Tim Eller, spokesman for the state Education Department, has stated that the governor has increased education funding by $1.25 billion since taking office. But that number includes money going to pensions, Social Security and other non-classroom areas.
"The bottom line is that the Corbett money is going to pensions, not classrooms," Mr. Crossey said. "We are talking about money that goes into the classroom."
Since the significant reduction in 2011, basic education funding has remained relatively stable at the reduced level. Funding for 2013-14 would increase by about 1 percent.
Since 2011, districts across the state have furloughed staff, increased class sizes and cut programs and elective courses, according to the PSEA report.
Mr. Crossey pointed out that the reduction in funding has affected poor school districts disproportionately because they rely more heavily on state funding. The PSEA report notes that since last year, four districts, including Duquesne, have been placed in financial distress and had state overseers appointed and four others were placed on a financial watch list. He warned that if funding remains at its current level more districts will move to those lists.

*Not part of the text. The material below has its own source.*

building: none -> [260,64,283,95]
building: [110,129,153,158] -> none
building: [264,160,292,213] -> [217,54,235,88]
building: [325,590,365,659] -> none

Mr. Crossey also called for a funding formula for charter schools based on the school's actual costs and for legislation to place limits on the size of reserve funds that charter schools can accrue. He cited increased charter school tuition costs as a major financial burden for school districts and criticized the state's decision in 2011 to eliminate the partial reimbursement that districts received on the tuition.
The report was accompanied with lists of cuts that districts have made in the past two years and are considering for this year, including the Plum School District, where the preliminary budget proposed the furlough of 23 teachers.